HESI LPN
HESI PN Exit Exam
1. A client confides to the nurse that the client has been substituting herbal supplements for high blood pressure instead of the prescribed medication. How should the nurse respond first?
- A. Ask the client's reason for choosing to take herbs instead of prescribed medication
- B. Reinforce that the healthcare provider prescribed the medication for a reason
- C. Have the client use their own words to describe complications of high blood pressure
- D. Point out the risks of not taking the prescribed medication rather than herbal supplements
Correct answer: A
Rationale: The correct answer is to ask the client's reason for choosing to take herbs instead of prescribed medication. Understanding the client's rationale for using herbal supplements allows the nurse to explore any misconceptions and provide education on the importance of the prescribed medication. Choice B is incorrect because simply reinforcing the prescription does not address the client's concerns or reasons for using herbal supplements. Choice C does not directly address the immediate concern of the client substituting medication with herbal supplements. Choice D focuses on the risks of not taking the prescribed medication rather than herbal supplements, which is not the most appropriate initial response.

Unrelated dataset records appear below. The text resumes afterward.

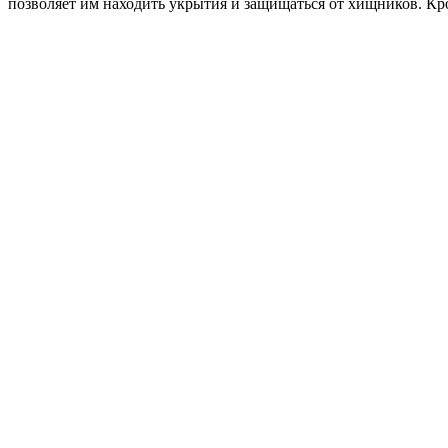
позволяет им находить укрытия и защищаться от хищников. Кро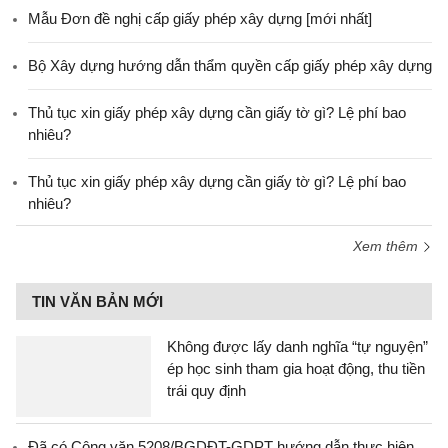
Mẫu Đơn đề nghị cấp giấy phép xây dựng [mới nhất]
Bộ Xây dựng hướng dẫn thẩm quyền cấp giấy phép xây dựng
Thủ tục xin giấy phép xây dựng cần giấy tờ gì? Lệ phí bao
nhiêu?
Thủ tục xin giấy phép xây dựng cần giấy tờ gì? Lệ phí bao
nhiêu?
Xem thêm
TIN VĂN BẢN MỚI
Không được lấy danh nghĩa “tự nguyện”
ép học sinh tham gia hoạt động, thu tiền
trái quy định
Đã có Công văn 5208/BGDĐT-GDPT hướng dẫn thực hiện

2. A young child is admitted for treatment of lead poisoning. The nurse recognizes that the most serious effect of chronic lead poisoning is
- A. Central nervous system damage
- B. Moderate anemia
- C. Renal tubule damage
- D. Growth impairment
Correct answer: A
Rationale: Corrected Rationale: Chronic lead poisoning can lead to severe and irreversible damage to the central nervous system, including cognitive and developmental delays. Central nervous system damage is the most serious effect of chronic lead poisoning because it can have long-lasting consequences on a child's cognitive function and overall development. Moderate anemia (Choice B), renal tubule damage (Choice C), and growth impairment (Choice D) can also occur due to lead poisoning, but they are not as severe or potentially irreversible as the damage to the central nervous system.
3. A client has left lower atelectasis. In which of the following positions should the nurse place the client for postural drainage?
- A. Supine and low Fowler's position
- B. Right lateral in Trendelenburg position
- C. Side lying with the right side of the chest elevated
- D. Prone with pillows under the extremities
Correct answer: B
Rationale: Postural drainage is a technique used to help remove secretions from specific lung segments. For left lower atelectasis, placing the client in the right lateral Trendelenburg position is most effective. This position helps target the affected area, using gravity to assist in drainage. Placing the client in a supine or low Fowler's position (Choice A) may not effectively target the affected area. Side lying with the right side of the chest elevated (Choice C) would not utilize gravity for optimal drainage. Placing the client prone with pillows under the extremities (Choice D) is not ideal for postural drainage of the left lower lobe.
4. Mark, 9 months old, is given oral rehydration solution because of diarrhea with some dehydration. In your follow-up visit, you observed that Mark's eyes become puffy. Which one of the following would you advise Mark's mother?
- A. continue giving ORS but more slowly
- B. show mother how much solution to give
- C. stop ORS and give plain water or milk
- D. reassess patient to determine how much ORS to give
Correct answer: A
Rationale: In this scenario, observing puffy eyes in a child being treated with oral rehydration solution may indicate fluid overload. Continuing to give ORS but more slowly is the correct course of action as it helps manage hydration without overloading fluids. Choice B is not the best option in this situation as the issue is not about the quantity of the solution, but the rate of administration. Choice C is incorrect because plain water or milk is not a suitable alternative for rehydration in cases of dehydration. Choice D is also incorrect as reassessing the patient does not directly address the issue of puffy eyes, which suggests a need to adjust the administration of ORS.
5. A male client, admitted to the mental health unit for a somatoform disorder, becomes angry because he cannot have his pain medication. He demands that the nurse call the healthcare provider and threatens to leave the hospital. What action should the nurse take?
- A. Place the client in seclusion per unit guidelines
- B. Administer a PRN prescription for lorazepam (Ativan)
- C. Call security to help ensure staff and client safety
- D. Ask what other methods he uses to deal with pain
Correct answer: C
Rationale: In this scenario, the nurse should prioritize ensuring safety. When a client becomes aggressive and threatens to leave, calling security is crucial to help maintain a safe environment for both staff and the client. Placing the client in seclusion (choice A) is not the appropriate initial action as it may escalate the situation further. Administering lorazepam (choice B) should not be the first response to behavioral issues. Asking about other pain management methods (choice D) is not the immediate priority when safety is at risk.